#### Goal of the exercise:
Examine the entries and show every line in which the word "available" is found.

+++

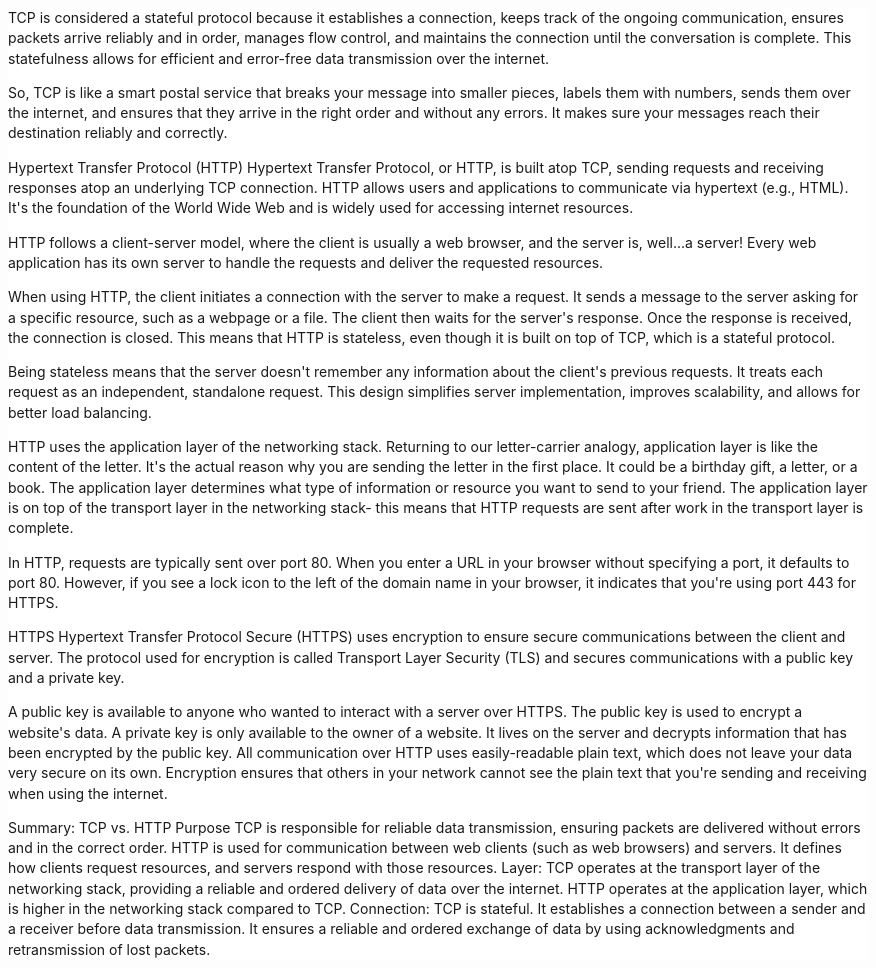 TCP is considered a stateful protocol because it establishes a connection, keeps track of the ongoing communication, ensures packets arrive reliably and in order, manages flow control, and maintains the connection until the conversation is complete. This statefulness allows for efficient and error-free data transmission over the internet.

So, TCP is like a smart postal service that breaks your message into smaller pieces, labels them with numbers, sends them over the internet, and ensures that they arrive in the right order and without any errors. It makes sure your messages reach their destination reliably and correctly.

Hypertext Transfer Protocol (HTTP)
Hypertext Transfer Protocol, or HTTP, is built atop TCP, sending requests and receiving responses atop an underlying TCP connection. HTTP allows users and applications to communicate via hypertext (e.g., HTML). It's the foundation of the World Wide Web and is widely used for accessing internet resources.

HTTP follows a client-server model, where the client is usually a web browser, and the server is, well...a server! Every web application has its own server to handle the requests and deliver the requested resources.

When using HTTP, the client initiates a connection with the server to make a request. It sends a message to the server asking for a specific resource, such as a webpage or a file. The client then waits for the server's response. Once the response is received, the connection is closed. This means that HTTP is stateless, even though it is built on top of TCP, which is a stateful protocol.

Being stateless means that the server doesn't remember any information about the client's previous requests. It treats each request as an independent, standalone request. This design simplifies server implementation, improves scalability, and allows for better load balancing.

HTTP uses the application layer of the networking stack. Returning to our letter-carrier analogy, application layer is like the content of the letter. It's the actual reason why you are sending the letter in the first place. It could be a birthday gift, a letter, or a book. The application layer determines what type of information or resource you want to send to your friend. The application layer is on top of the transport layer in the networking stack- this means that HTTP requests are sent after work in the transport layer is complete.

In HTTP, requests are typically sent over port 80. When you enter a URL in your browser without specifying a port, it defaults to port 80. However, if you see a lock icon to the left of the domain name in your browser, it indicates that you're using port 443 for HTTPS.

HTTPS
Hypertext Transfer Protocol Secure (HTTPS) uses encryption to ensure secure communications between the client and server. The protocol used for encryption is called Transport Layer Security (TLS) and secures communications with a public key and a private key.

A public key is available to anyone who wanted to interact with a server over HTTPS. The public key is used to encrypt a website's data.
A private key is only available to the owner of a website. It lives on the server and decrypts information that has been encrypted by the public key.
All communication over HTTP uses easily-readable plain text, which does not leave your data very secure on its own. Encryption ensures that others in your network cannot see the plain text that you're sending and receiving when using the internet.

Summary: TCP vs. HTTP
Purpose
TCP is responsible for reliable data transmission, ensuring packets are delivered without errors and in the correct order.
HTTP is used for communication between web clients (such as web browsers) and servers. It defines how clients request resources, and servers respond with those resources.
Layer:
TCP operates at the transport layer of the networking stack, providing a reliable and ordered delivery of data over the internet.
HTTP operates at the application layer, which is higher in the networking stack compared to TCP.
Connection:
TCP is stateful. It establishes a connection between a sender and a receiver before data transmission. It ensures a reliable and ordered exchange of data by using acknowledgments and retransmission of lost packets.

+++

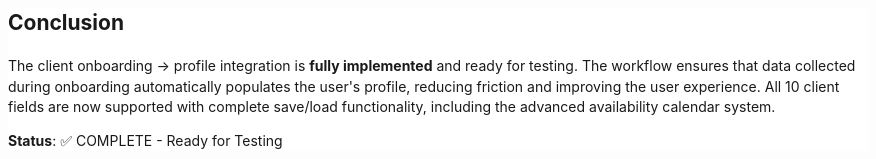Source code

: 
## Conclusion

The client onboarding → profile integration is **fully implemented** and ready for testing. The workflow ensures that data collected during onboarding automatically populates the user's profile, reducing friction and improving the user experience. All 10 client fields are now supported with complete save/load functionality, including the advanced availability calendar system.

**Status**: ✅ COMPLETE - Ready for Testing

+++

#### Output of the exercise:
A public key is available to anyone who wanted to interact with a server over HTTPS. The public key is used to encrypt a website's data.
A private key is only available to the owner of a website. It lives on the server and decrypts information that has been encrypted by the public key.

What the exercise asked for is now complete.